Rideaux baissés, locaux vides, fermetures de magasins et multiplication des défaillances témoignent d’un malaise profond du commerce de détail, en particulier dans les centres-villes, et du déclin des galeries ou zones commerciales de second rang. Ces difficultés vont perdurer. C’est le sens qu’il faut donner à l’évolution du climat des affaires dans le commerce de détail, qui, depuis la crise de la Covid, n’a jamais dépassé sa moyenne de long terme. Des commerçants ne sont pas spécialement optimistes sur l’évolution de leurs ventes au cours des trois prochains mois. Baisse de fréquentation des magasins, des ventes, le tout sans réelle possibilité de rattrapage sur les prix, ou pas en proportion de la hausse des coûts (notamment avec l’inflation des loyers commerciaux), la pression est mise sur les marges.
Une détérioration des marges et des fonds de commerce
Témoin de cette détérioration de la capacité des commerces à transformer leur valeur ajoutée en bénéfice, le taux de marge a plié. Replacer cette tendance dans un temps long montre que le mal est chronique depuis le début des années 2000. Plus inquiétant encore, l’excédent brut d’exploitation ou EBE (c’est-à-dire ce qui reste du chiffre d’affaires une fois les factures, le personnel et les impôts payés) diminue aussi en valeur absolue. Cela n’est pas sans impact sur la valorisation des fonds de commerce, doublement impactée : parce que l’EBE est un élément qui participe à l’élaboration du prix de cession, et parce que fragilisés, nombre de commerçants sont contraints de mettre la clé sous la porte. Les fonds perdent instantanément de leur valeur au moment où de nombreux locaux se retrouvent sur le marché.
Incertitudes sur la reprise de la consommation
Quant au retour des consommateurs sur leurs lieux d’achat favoris en 2025, cela reste très hypothétique. Certes, une partie des Français se retrouve à la tête d’une abondante surépargne héritée de la période Covid, qui n’a pas été réduite face au choc inflationniste, ce qui aurait permis de lisser les effets de l’inflation sur la consommation. Bien au contraire, l’effort pour mettre de l’argent de côté s’est intensifié depuis la mi-2022. L’espoir est que cette réserve soit enfin mobilisée pour relancer la consommation. Moins rémunératrice avec la baisse des taux d’intérêt, l’épargne devrait logiquement, progressivement, être libérée. Mais un autre scénario est possible : poussé par les incertitudes politiques, économiques, budgétaires et fiscales, le taux d’épargne pourrait bien rester en 2025 collé à son niveau de 2024, sonnant ainsi le glas des espoirs d’une reprise générale des activités commerciales.

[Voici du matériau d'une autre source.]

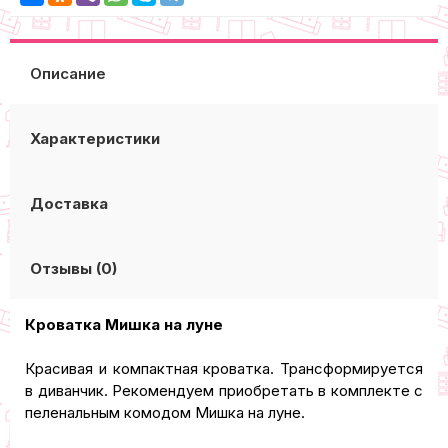
Описание
Характеристики
Доставка
Отзывы (0)
Кроватка Мишка на луне
Красивая и компактная кроватка. Трансформируется
в диванчик. Рекомендуем приобретать в комплекте с
пеленальным комодом Мишка на луне.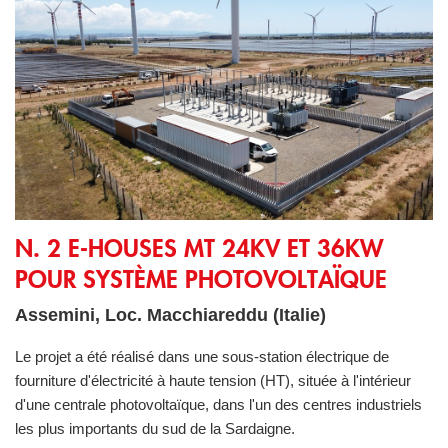
N. 2 E-Houses MT 24kV et 36kW pour système photovoltaïq
N. 2 E-HOUSES MT 24KV ET 36KW
POUR SYSTÈME PHOTOVOLTAÏQUE
Assemini, Loc. Macchiareddu (Italie)
Le projet a été réalisé dans une sous-station électrique de
fourniture d'électricité à haute tension (HT), située à l'intérieur
d'une centrale photovoltaïque, dans l'un des centres industriels
les plus importants du sud de la Sardaigne.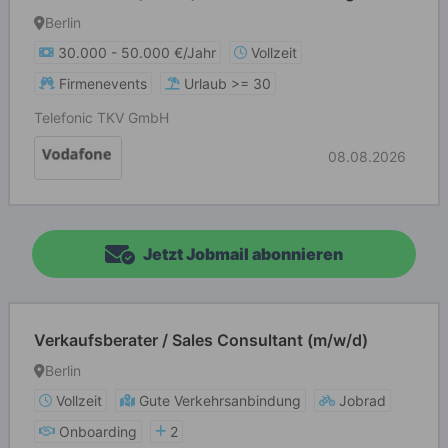
Berlin
30.000 - 50.000 €/Jahr
Vollzeit
Firmenevents
Urlaub >= 30
Telefonic TKV GmbH
08.08.2026
Jetzt Jobmail abonnieren
Verkaufsberater / Sales Consultant (m/w/d)
Berlin
Vollzeit
Gute Verkehrsanbindung
Jobrad
Onboarding
2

La disparité des situations dans le commerce
Ce panorama masque toutefois des situations très contrastées. Les ménages restent ultra-sensibles à l’inflation, notamment alimentaire. L’avantage va donc aux grandes enseignes loin des centres-bourgs, d’autant qu’elles peuvent jouer sur la péréquation des marges. Autrement dit, la marge sur certains produits est augmentée afin de compenser sa réduction sur d’autres, souvent des produits d’appel. Une fois dans le magasin ou le centre commercial, les achats débordent sur les autres rayons ou les établissements situés à proximité, surtout que les enseignes à prix cassés sont historiquement installées dans ces zones.
La seconde précision est sectorielle. Dépenses facilement arbitrables, présence d’une offre concurrente agressive, voire déloyale, sur Internet, et important marché de la seconde main sont les trois principaux éléments expliquant la plus ou moins grande intensité des difficultés des magasins physiques selon les secteurs. Il y a longtemps que l’habillement a coché toutes les cases, et la casse depuis une dizaine d’années y est spectaculaire. L’ameublement, et par extension l’équipement du logement, glisse aussi peu à peu : la part de marché du meuble captée par les pure-players du e-business progresse et un peu moins d’un tiers du mobilier entrant chez les ménages est désormais d’occasion. La santé (pharmacies, magasins d’optique, d’appareils auditifs) et la beauté (salons de coiffure et autres) sont épargnées, mais c’est certain, actuellement, il y a plus de perdants que de gagnants dans le commerce.